Flag is a fairly nice college town with all that implies. It's about 1 1/2 hrs from GCNP. Sedona is more of a resort area. If you are relying on timeshares, Sedona is your best choice. For GCNP you can stay in Williams, or Tusayan, or full the full experience there is the famous, historical El Tovar hotel 20 feet from the S. rim of the canyon. You might compare it to your famous Canadian park hotels like Lake Louise or Banff. http://www.grandcanyonlodges.com/el-tovar-409.html

Jim


----------



## blueskys (Jan 11, 2012)

Wyndham Estates has some availability and that spot seems to get good reviews. I'll keep looking.

thanks,


----------



## talkamotta (Jan 11, 2012)

Both places have thier advantages depends on what you want to do/see.

Ive stayed at Wyndam Flagstaff both times and I like Flagstaff better.  I go to GC of course but I love the other National Parks that are closer to Flagastaff than Sedona.  Walnut Canyon is one of my favorites.  Flagstaff has good places to eat but we usually eat at the condo.  
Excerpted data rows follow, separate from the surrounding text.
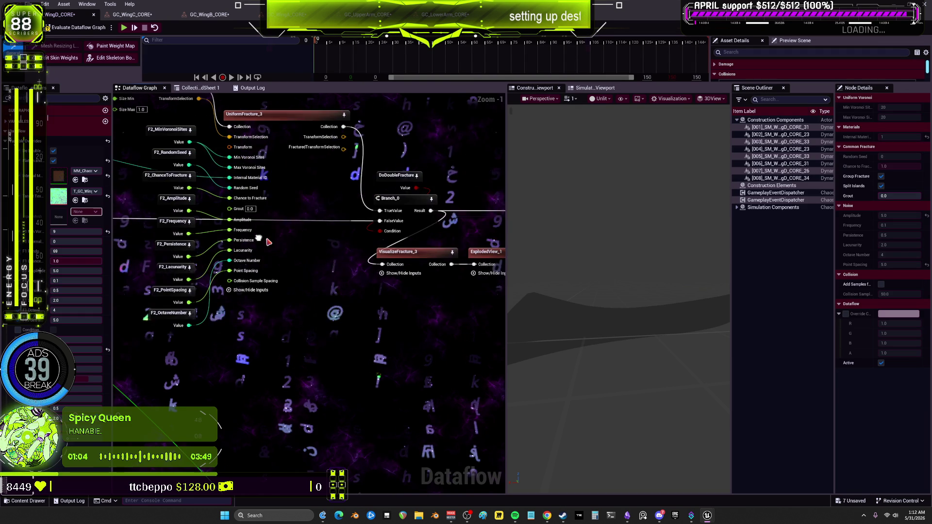
{"action": "left_click", "coordinate": [427, 247]}
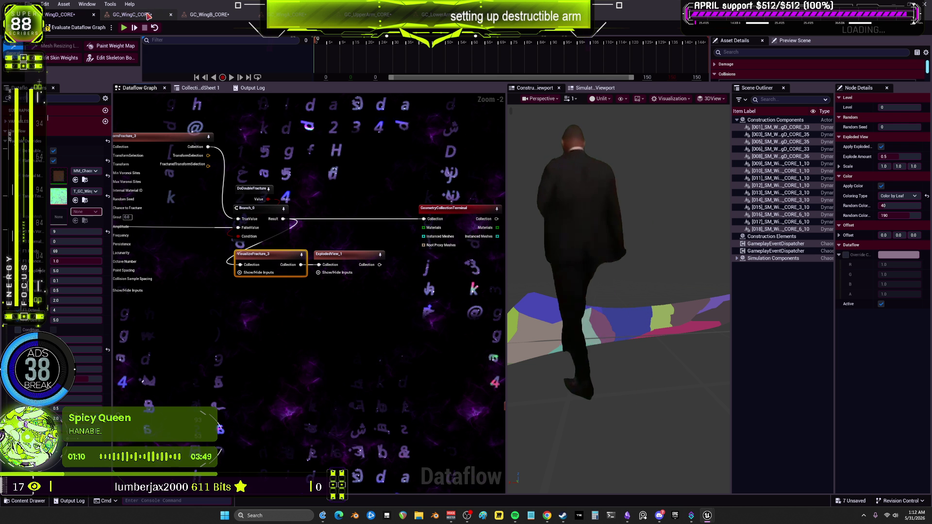
{"action": "left_click", "coordinate": [347, 254]}
{"action": "scroll", "coordinate": [327, 225], "scroll_direction": "up", "scroll_amount": 1}
Step: In GC_WingC_CORE, inspect F1_MinVoronoiSites, UniformFracture and UniformFracture_3
{"action": "left_click", "coordinate": [328, 225]}
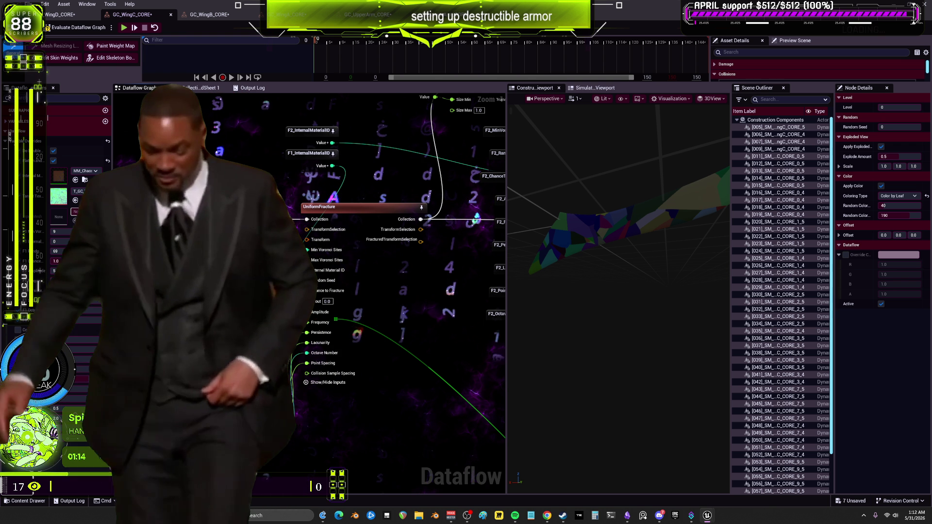
{"action": "left_click", "coordinate": [256, 242]}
We love the drive between Sedona and Flagstaff 89a.  We dont mind driving that a couple of times because we will visit Sedona at least once and we like Jerome.  
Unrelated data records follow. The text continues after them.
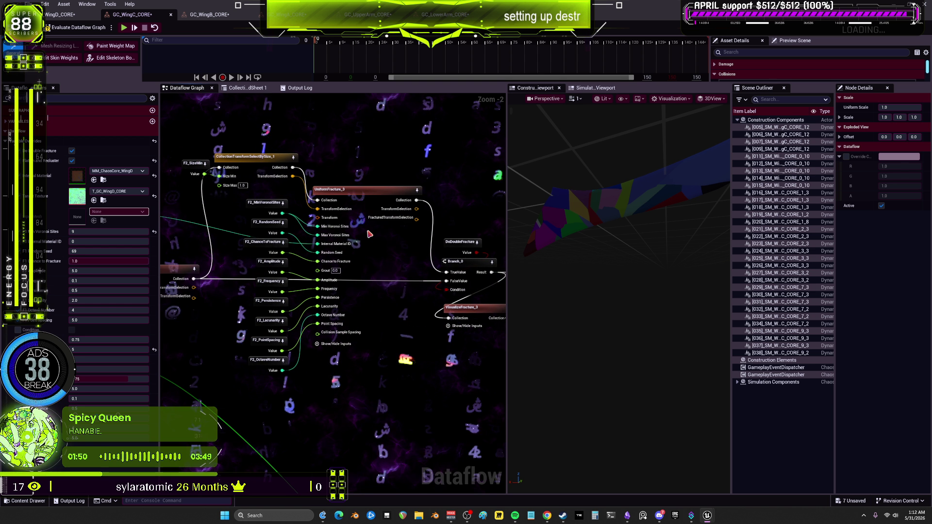
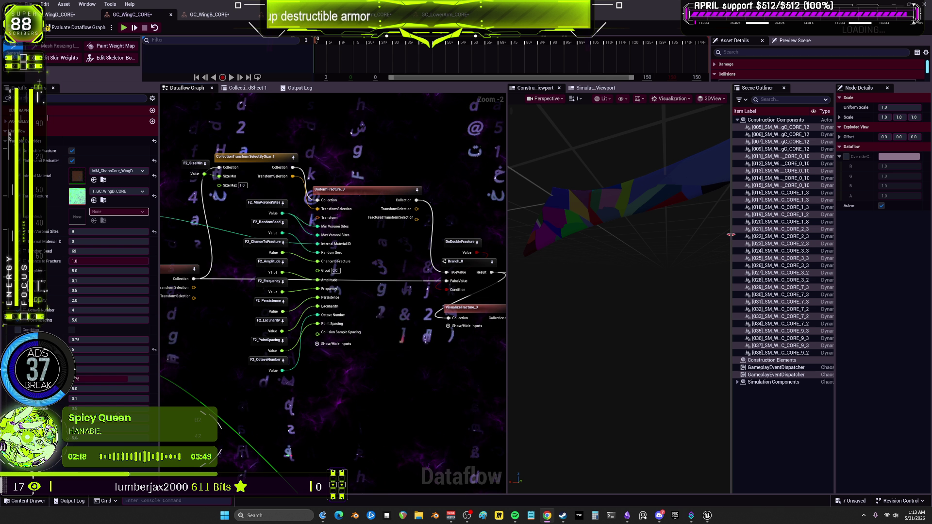
Step: Set a WingC fracture parameter to 8, adjust its Voronoi site count, and re-evaluate the graph
{"action": "left_click", "coordinate": [106, 350]}
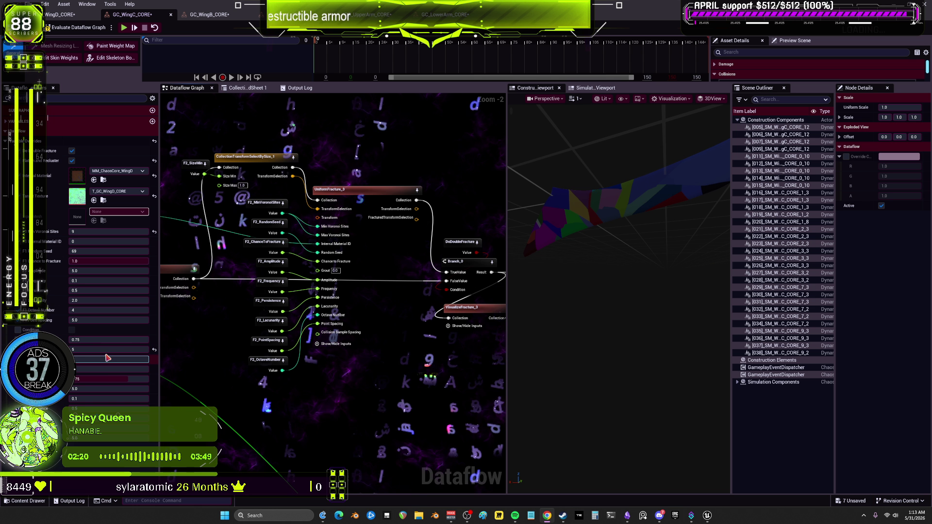
{"action": "type", "text": "8"}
Sedona has more timeshares and many things to see right in the city but its   too touristy and  congested for me.


----------



## patty5ia (Jan 11, 2012)

Sedona had all that beautiful hiking.  Flagstaff can't compare.  You have to get out of downtown Sedona to get away from the tourists, but it is easy.  I all depends on what you want to do.  I much prefer Sedona to Flagstaff.


----------



## Margariet (Jan 12, 2012)

We stayed last year in Wyndham Flagstaff. Highly recommended! Lovely houses in a natural environment where the deer passed our balcony. The South Rim of Grand Canyon was very nearby, about one hour driving. And a good opportunity to have a taco in Cameron. We did many tours from Flagstaff: to Winslow, to the Petrified Forest, and to Page to see Antelope Canyon. It was all good driving and not that far. We also went to Sedona, which is very near. A few years ago we stayed in Sedona. The scenery is gorgeous but downtown Sedona is a bit touristic. Better stay a bit out of town.


----------



## ricoba (Jan 12, 2012)

We stayed at the Wyndham in Flagstaff and it was very nice, large and comfortable.  

It is closer to GCNP.  So if the park is your primary interest, I would choose Flagstaff.

Sedona is an easy drive from Flagstaff.  Take the longer drive through Oak Creek Canyon (I think that's the name), it's very pretty.


----------